* **How to complete this task**:
Each line of the data must be given back verbatim, with pictures removed.

* **Data section**:
++++++

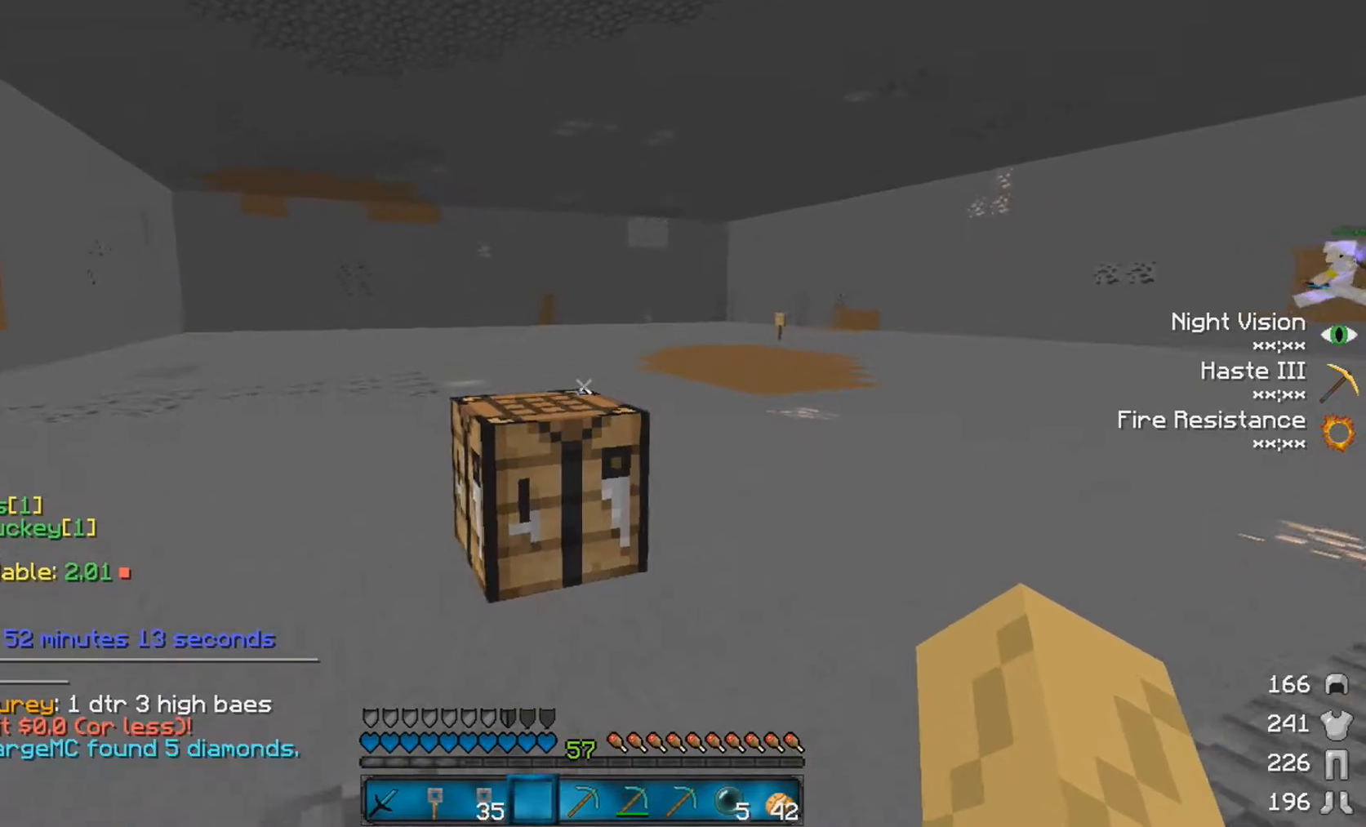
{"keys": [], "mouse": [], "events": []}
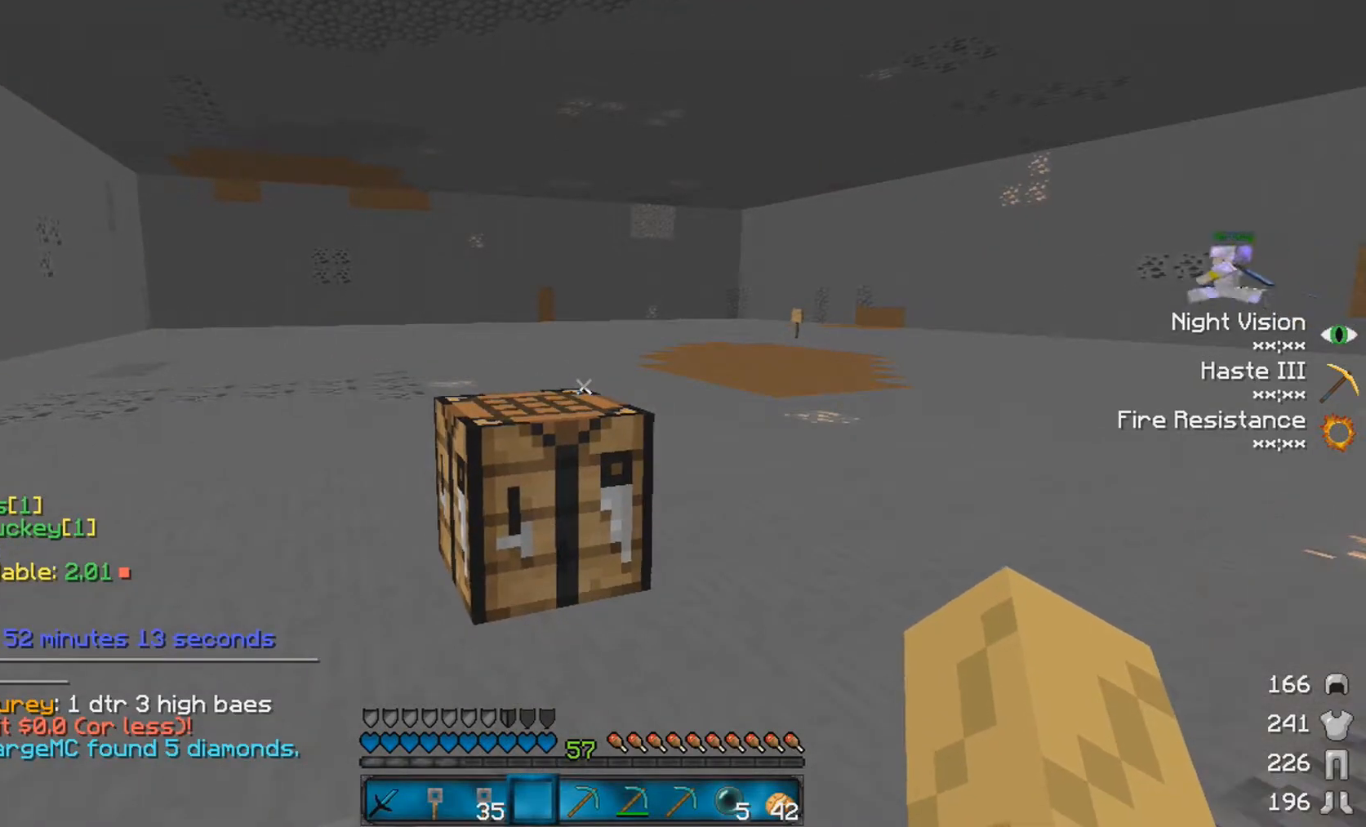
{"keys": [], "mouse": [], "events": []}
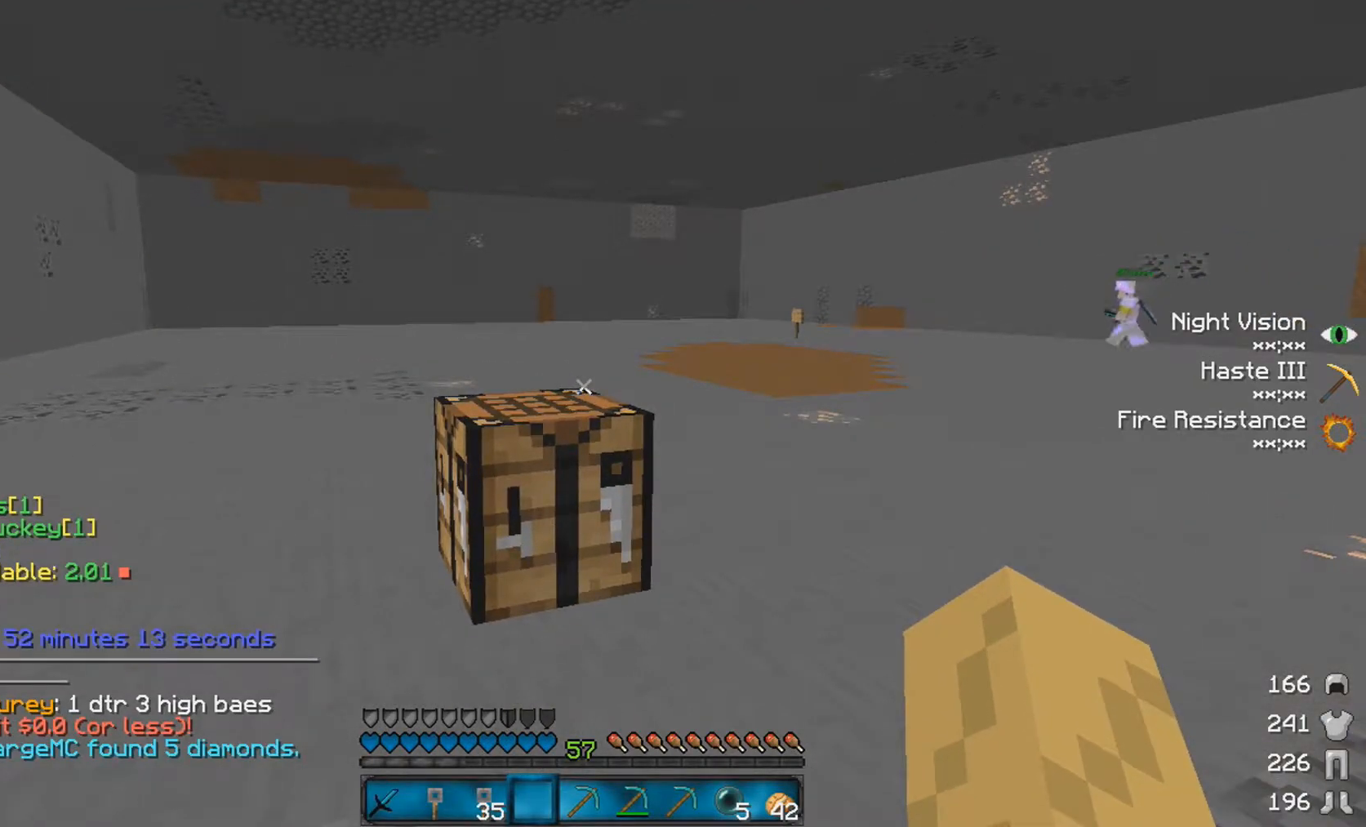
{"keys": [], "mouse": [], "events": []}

++++++

* **Result**:
{"keys": [], "mouse": [], "events": []}
{"keys": [], "mouse": [], "events": []}
{"keys": [], "mouse": [], "events": []}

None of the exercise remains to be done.